Sin embargo, las autoridades españolas no aportaron ninguna prueba del uso de la violencia, la apología del odio o cualquier otra acción realizada por el activista que pudiera considerarse «terrorismo» de acuerdo con la definición propuesta por el Relator Especial de la ONU sobre la protección de los derechos humanos en la lucha contra el terrorismo. 

Además, tampoco parecen haber tenido en cuenta un contexto en el que las autoridades argelinas han estado formulando cada vez más cargos falsos de terrorismo y seguridad nacional contra activistas pacíficos, defensores de los derechos humanos y periodistas desde abril de 2021. 

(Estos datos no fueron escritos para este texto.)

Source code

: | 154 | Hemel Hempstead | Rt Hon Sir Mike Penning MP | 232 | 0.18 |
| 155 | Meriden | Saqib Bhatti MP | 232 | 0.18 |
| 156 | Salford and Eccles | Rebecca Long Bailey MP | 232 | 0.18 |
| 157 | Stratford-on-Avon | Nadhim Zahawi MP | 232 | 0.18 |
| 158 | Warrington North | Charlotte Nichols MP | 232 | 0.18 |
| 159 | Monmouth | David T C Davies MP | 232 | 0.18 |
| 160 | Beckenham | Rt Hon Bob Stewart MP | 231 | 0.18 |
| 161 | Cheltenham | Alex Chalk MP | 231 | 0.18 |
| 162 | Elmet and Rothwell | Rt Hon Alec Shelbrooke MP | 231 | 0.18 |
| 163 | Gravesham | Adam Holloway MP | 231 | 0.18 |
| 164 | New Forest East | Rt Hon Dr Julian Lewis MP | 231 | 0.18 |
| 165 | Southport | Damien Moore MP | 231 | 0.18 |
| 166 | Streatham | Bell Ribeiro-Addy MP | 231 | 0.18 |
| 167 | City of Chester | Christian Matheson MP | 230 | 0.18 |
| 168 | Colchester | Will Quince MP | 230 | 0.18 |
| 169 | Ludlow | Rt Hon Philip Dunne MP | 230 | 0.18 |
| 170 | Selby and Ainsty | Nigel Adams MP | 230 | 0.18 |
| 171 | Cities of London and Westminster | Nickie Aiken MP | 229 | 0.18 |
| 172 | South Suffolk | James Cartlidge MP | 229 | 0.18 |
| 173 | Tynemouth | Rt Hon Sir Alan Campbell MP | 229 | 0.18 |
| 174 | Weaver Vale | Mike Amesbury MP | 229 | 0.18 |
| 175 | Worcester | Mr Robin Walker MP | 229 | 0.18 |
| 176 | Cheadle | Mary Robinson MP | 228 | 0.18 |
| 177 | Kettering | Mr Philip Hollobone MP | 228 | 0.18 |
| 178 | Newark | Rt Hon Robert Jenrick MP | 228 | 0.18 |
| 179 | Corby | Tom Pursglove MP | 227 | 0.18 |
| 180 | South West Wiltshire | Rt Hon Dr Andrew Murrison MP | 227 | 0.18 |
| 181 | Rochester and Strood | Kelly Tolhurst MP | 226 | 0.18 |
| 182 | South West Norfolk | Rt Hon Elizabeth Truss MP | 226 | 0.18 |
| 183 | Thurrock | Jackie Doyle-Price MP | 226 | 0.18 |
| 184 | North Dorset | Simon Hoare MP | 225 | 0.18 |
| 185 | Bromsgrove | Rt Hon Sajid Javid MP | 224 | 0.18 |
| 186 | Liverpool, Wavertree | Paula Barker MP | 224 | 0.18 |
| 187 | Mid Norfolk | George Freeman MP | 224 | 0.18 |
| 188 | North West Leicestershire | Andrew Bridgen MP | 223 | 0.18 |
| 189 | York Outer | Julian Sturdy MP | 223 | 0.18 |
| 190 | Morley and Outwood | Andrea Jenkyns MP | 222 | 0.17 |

En la actualidad hay al menos 290 presas encarceladas por motivos políticos en Argelia, que están recluidas en prisión preventiva abusiva o condenadas por su activismo pacífico. Las autoridades argelinas también han recurrido cada vez más al uso de los cargos de terrorismo contra los disidentes, especialmente después de cambiar la definición de terrorismo para incluir «la tentativa de obtener el poder o de cambiar el sistema de gobierno por medios inconstitucionales», lo que podría conducir efectivamente a la criminalización de la defensa pacífica del cambio político y democrático.

Mohamed Benhlima fue condenado in absentia en otros dos casos a un total de veinte años de prisión por cargos que incluyen la «participación en un grupo terrorista» (artículo 87 bis 3 del Código Penal) y la «publicación de noticias falsas que menoscaban la unidad nacional» (art. 196 bis), dos artículos que son ampliamente instrumentalizados por las autoridades para criminalizar la expresión pacífica.

Un abogado que apareció en un video publicado en Facebook, junto con la madre de Mohamed Benhalima el 12 de mayo, y que responsabilizó a las autoridades por difamar a Benhalima a través de un video que difundieron en los canales de televisión pública, fue detenido la noche del 13 de mayo. 

Aunque Argelia ha sido considerado por Amnistía Internacional como abolicionista en la práctica y no ejecuta a nadie desde 1993, en 2021 seguía manteniendo condenadas a muerte al menosa mil personas, y el número de sentencias a muerte ha aumentado en ese año con respecto al anterior. Es uno de los países en los que se imponen condenas a muerte sin que estuviera presente la persona acusada (in absentia).